Mobile technology giant cuts money-losing handset division following long, public proxy fight.
Motorola said on Wednesday it would split into two publicly traded entities to separate its loss-making handset division from its other businesses, sending its shares up about 5 percent.
The move, which comes amid an intensifying proxy battle against activist investor Carl Icahn ahead of a May 5 annual meeting, could be a prelude for a joint venture for the cell phone business, analysts said.
They said separating the cell phone business, which has been losing market share to rivals like Nokia and Samsung, could help Motorola find a strategic investor, such as among Asian handset makers that are keen to win a bigger share of the U.S. market.
Under pressure from its second-largest investor Icahn to boost shareholder returns, Motorola announced a strategic review in late January but no potential buyers have emerged.
"I suspect it's a prelude for a joint venture for the mobile devices business," said Avian Securities analyst Tero Kuittinen, who sees Chinese and Japanese companies as the top candidates for a venture.
"It might be easier to negotiate with a standalone unit," Kuittinen said. "It's positive news because it shows the company is moving toward a serious restructuring."
Motorola, now ranked third in the global handset market, said the split would take the form of a tax-free distribution to its shareholders and expected it to be completed in 2009. The company has already started to look for a new head for its mobile devices business.
"We expect this action to enhance recovery in mobile devices and accelerate efforts to attract a new leader," Chief Executive Greg Brown said on a conference call with analysts.

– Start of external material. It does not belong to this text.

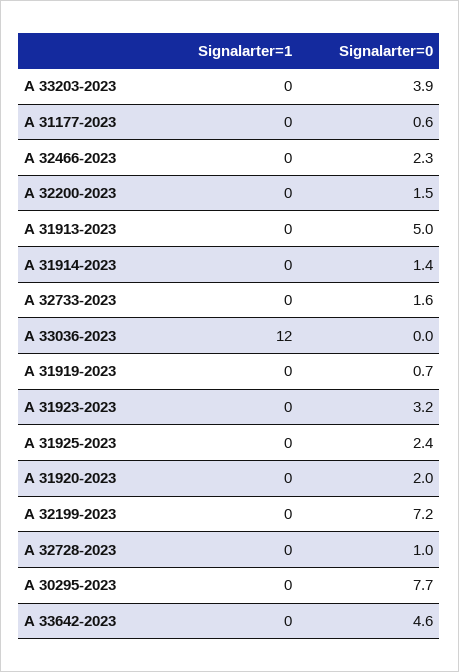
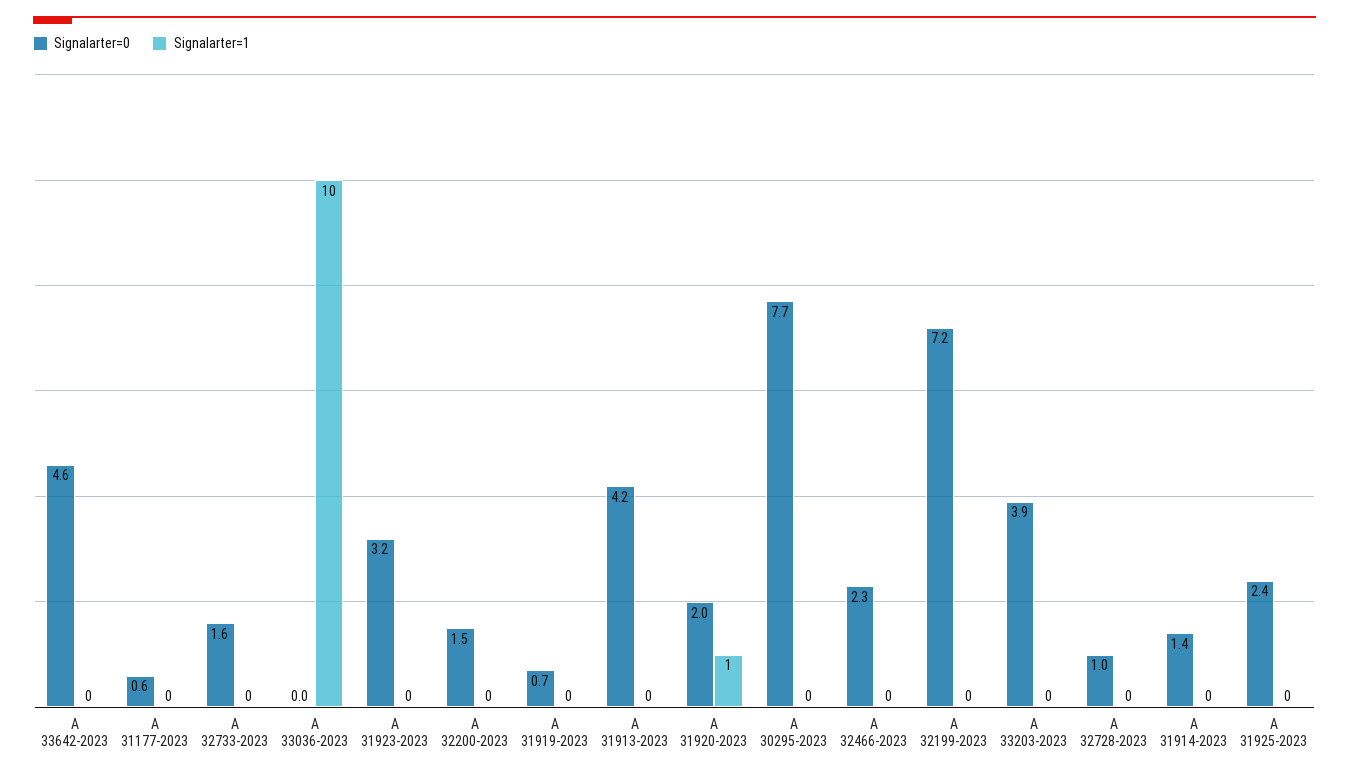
Signalarter=0, A 31913-2023: 5 -> 4.2
Signalarter=1, A 33036-2023: 12 -> 10
Signalarter=1, A 31920-2023: 0 -> 1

He did not give details on the new capital structures or how shares would be allocated to existing shareholders, saying these details would be worked out in the coming months.
Motorola plans to separate its Mobile Devices unit from its Broadband & Mobility Solutions business. The latter consists of its network equipment, enterprise and public safety businesses. Brown did not give details on the branding strategy for each business, beyond saying the Motorola brand is important for the mobile devices business.
Shares of Motorola, which has a market value of about $22 billion, have fallen more than 60 percent since October 2006, amid handset market share losses and criticism for failing to come up with a strong successor to the once-lauded Razr phone.
The stock was up 5.12 percent at $10.26 in early trading on the New York Stock Exchange, after rising more than 10 percent in pre-market trading.
Some analysts, however, were not convinced of the positive impact of the planned company split.
"In the short term restructuring is not helping Motorola on the operational level. Probably, the first quarter is weak for Motorola, which relatively could benefit others," said Carnegie analyst Janne Rantanen.
The news came as some analysts lowered their already weak estimates for Motorola's handset sales for 2008. UBS analyst Maynard Um cut his estimate to 130.2 million units for the year, from 145.6 million. Brown declined comment on guidance.
Motorola is engaged in a proxy battle with Icahn, who owns a 6.3 percent stake. He has proposed a slate of four directors to the board and is suing Motorola to force it to hand over documents related to its mobile devices business.
Icahn was not immediately available for comment on Wednesday. He said in an interview on Monday that he would not be satisfied unless Keith Meister, chief executive of Icahn Enterprises and manager of Icahn's $8 billion fund, became a director of Motorola.
Motorola said on Wednesday there was no assurance the planned split, which is subject to further financial, tax and legal analysis, would occur.